> ASSIGNMENT:
Of all the entries below, only the lines from the one with "picture frame [321,146,358,180]" up to and including the one with "blue dresser [470,224,669,382]" are to be duplicated exactly.

········

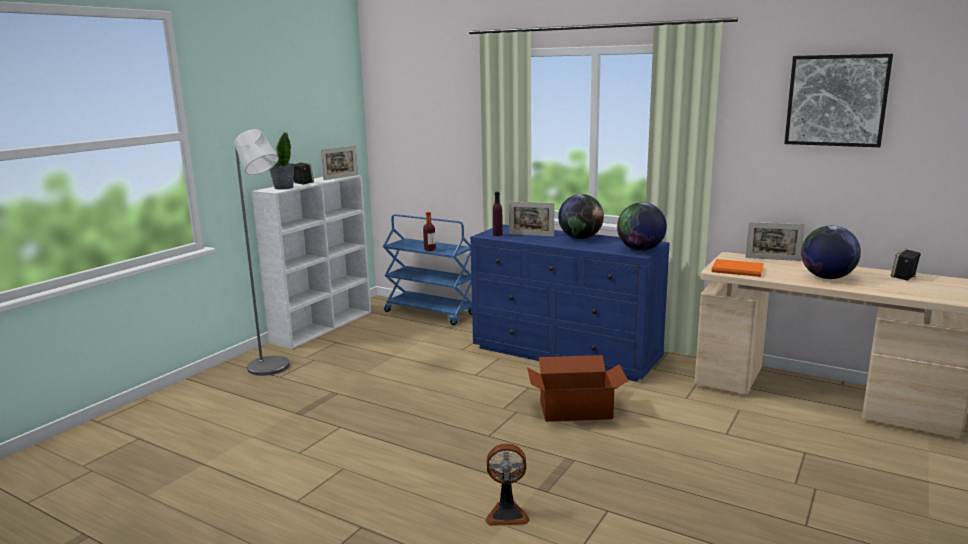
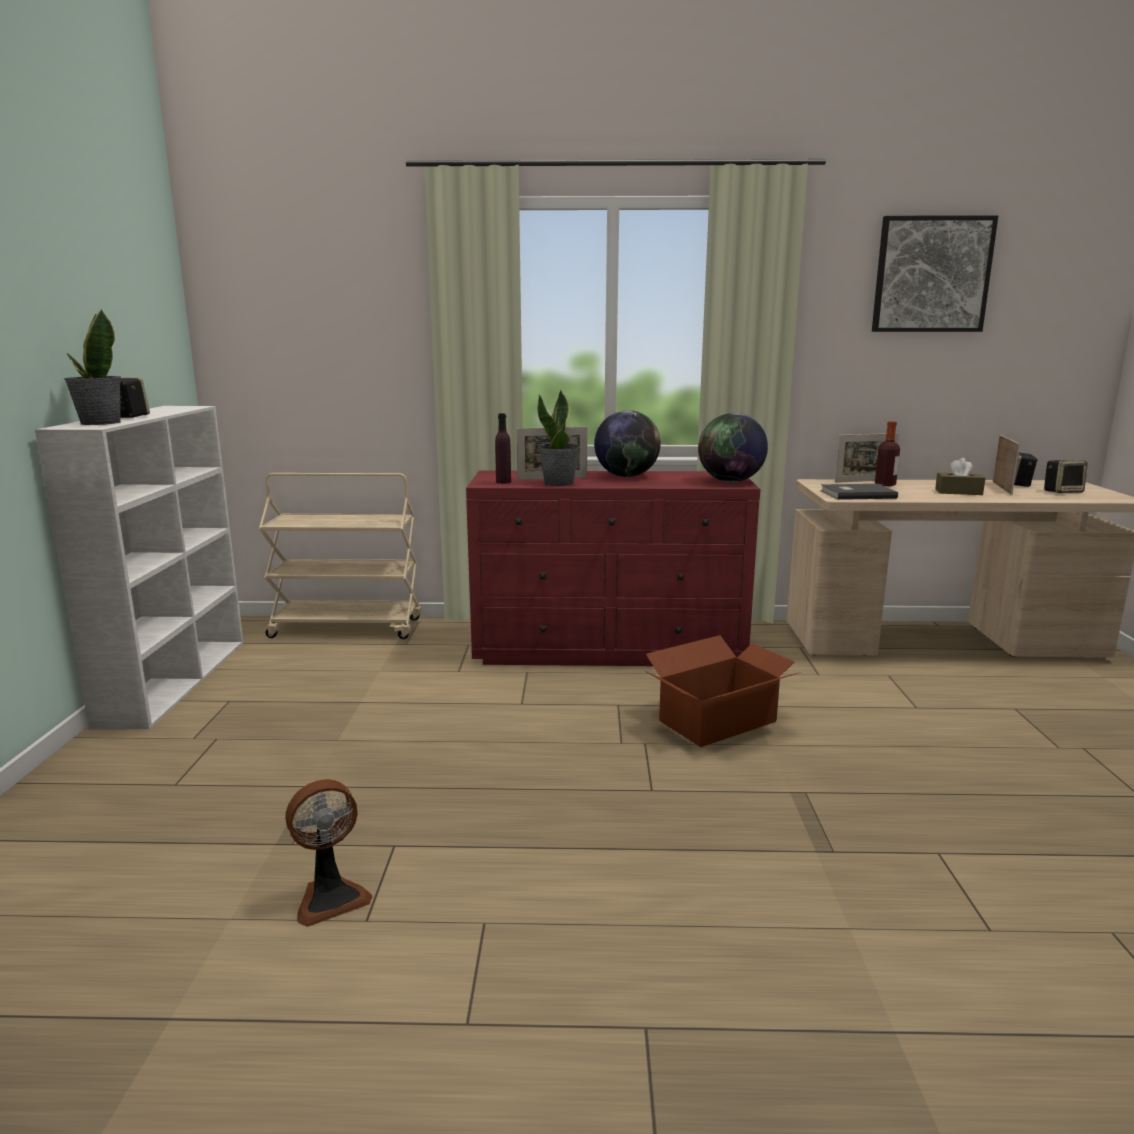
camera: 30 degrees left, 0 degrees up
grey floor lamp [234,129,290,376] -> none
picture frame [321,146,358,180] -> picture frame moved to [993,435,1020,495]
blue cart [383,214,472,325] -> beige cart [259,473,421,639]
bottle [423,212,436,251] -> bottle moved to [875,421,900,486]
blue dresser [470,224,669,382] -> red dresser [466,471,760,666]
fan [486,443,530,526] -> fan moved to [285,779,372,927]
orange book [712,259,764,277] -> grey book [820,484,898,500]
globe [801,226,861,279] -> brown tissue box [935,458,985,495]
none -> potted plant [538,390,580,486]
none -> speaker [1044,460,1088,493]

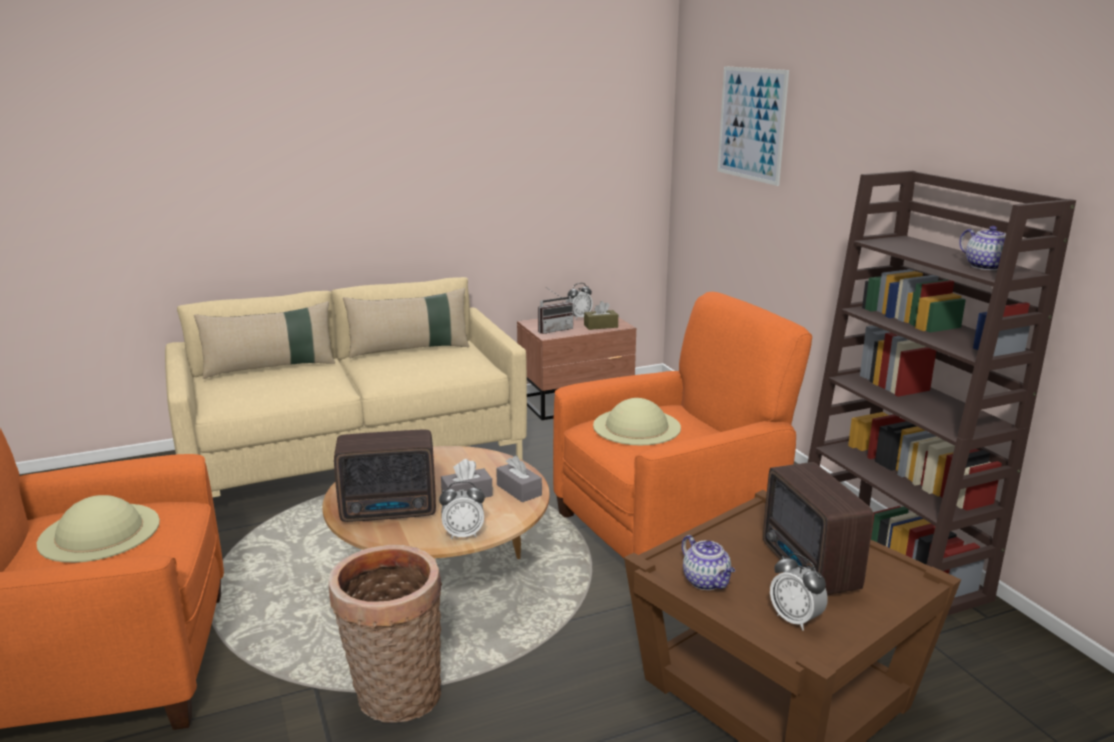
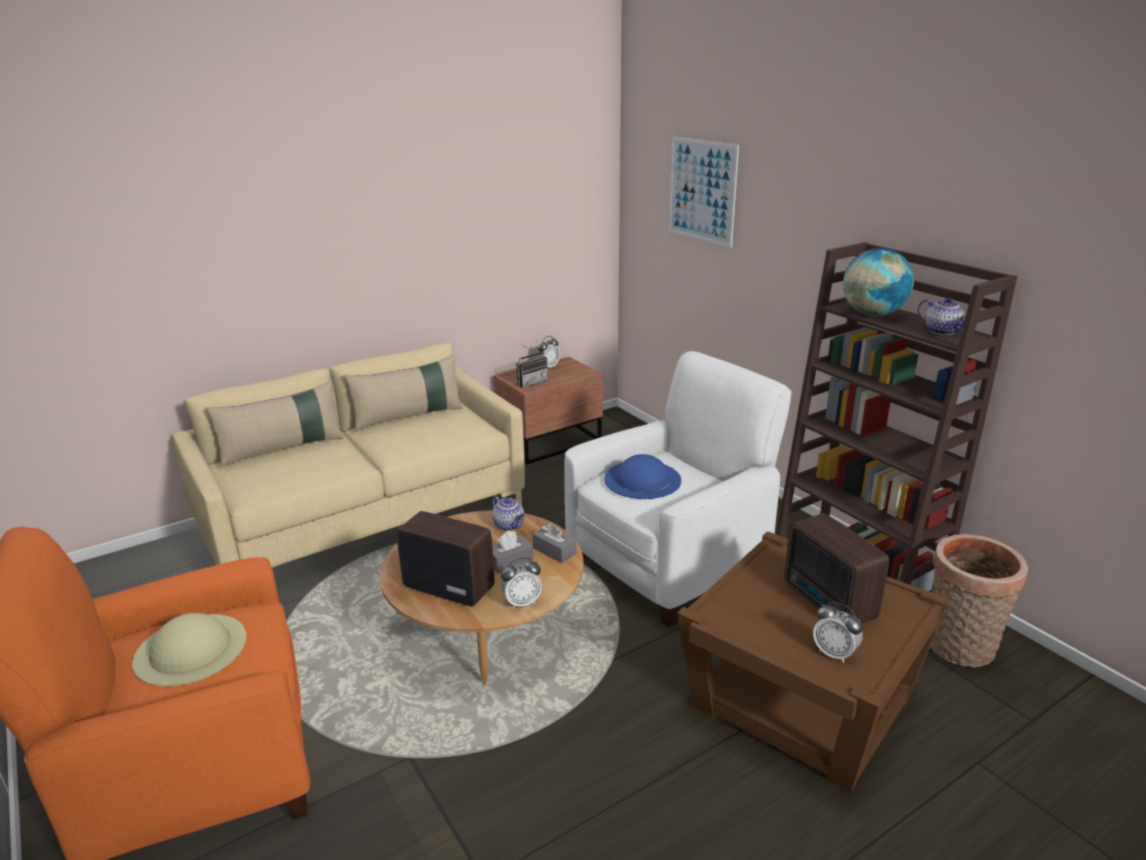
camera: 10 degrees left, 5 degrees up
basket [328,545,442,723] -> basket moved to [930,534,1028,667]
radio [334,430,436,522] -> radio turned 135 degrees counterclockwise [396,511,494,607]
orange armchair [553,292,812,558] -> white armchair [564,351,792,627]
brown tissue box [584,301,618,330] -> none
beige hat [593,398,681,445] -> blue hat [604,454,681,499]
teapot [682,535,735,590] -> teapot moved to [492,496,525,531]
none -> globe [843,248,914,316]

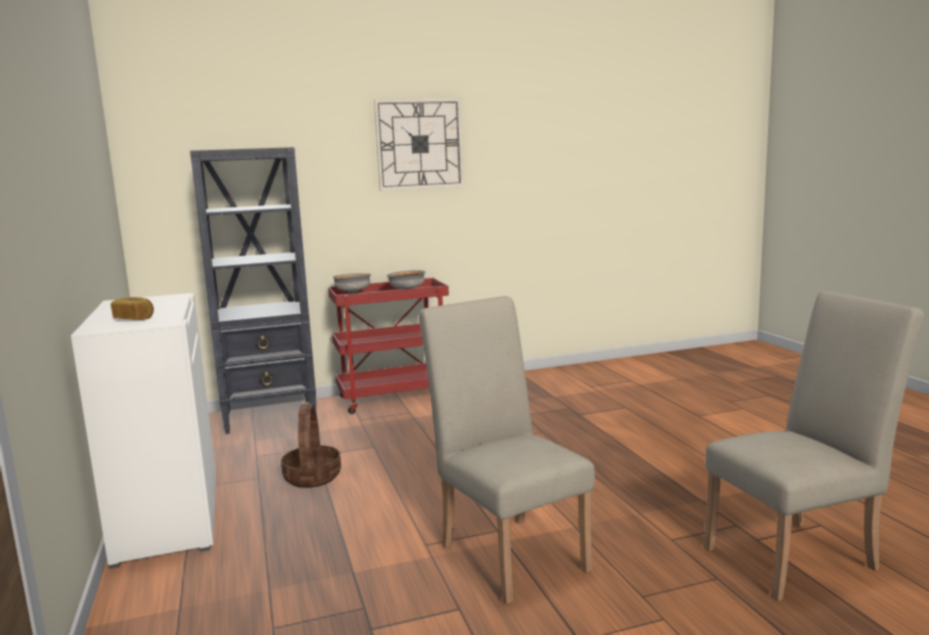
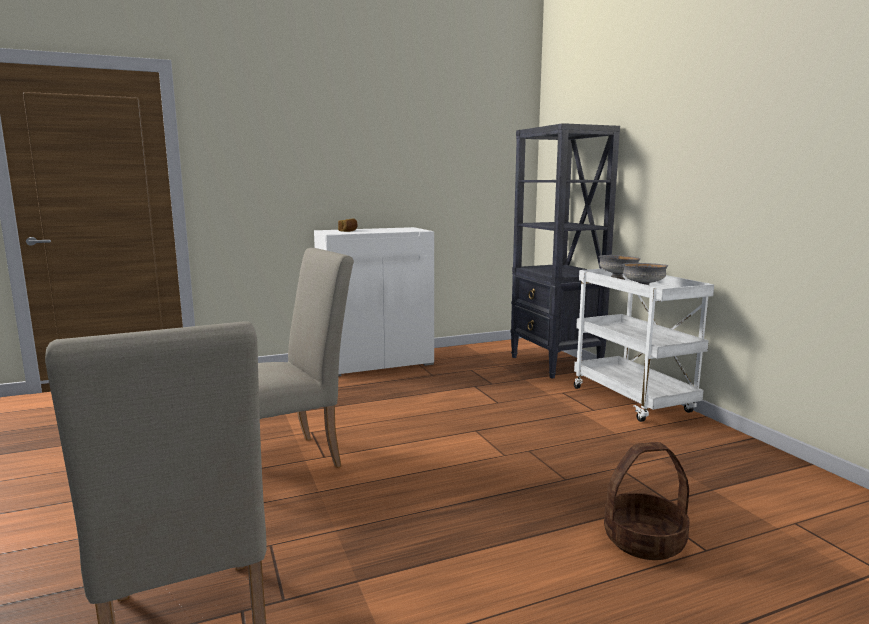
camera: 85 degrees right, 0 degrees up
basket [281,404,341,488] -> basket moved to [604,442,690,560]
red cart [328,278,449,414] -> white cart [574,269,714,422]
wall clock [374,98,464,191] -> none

········

> WORKED SOLUTION:
picture frame [321,146,358,180] -> picture frame moved to [993,435,1020,495]
blue cart [383,214,472,325] -> beige cart [259,473,421,639]
bottle [423,212,436,251] -> bottle moved to [875,421,900,486]
blue dresser [470,224,669,382] -> red dresser [466,471,760,666]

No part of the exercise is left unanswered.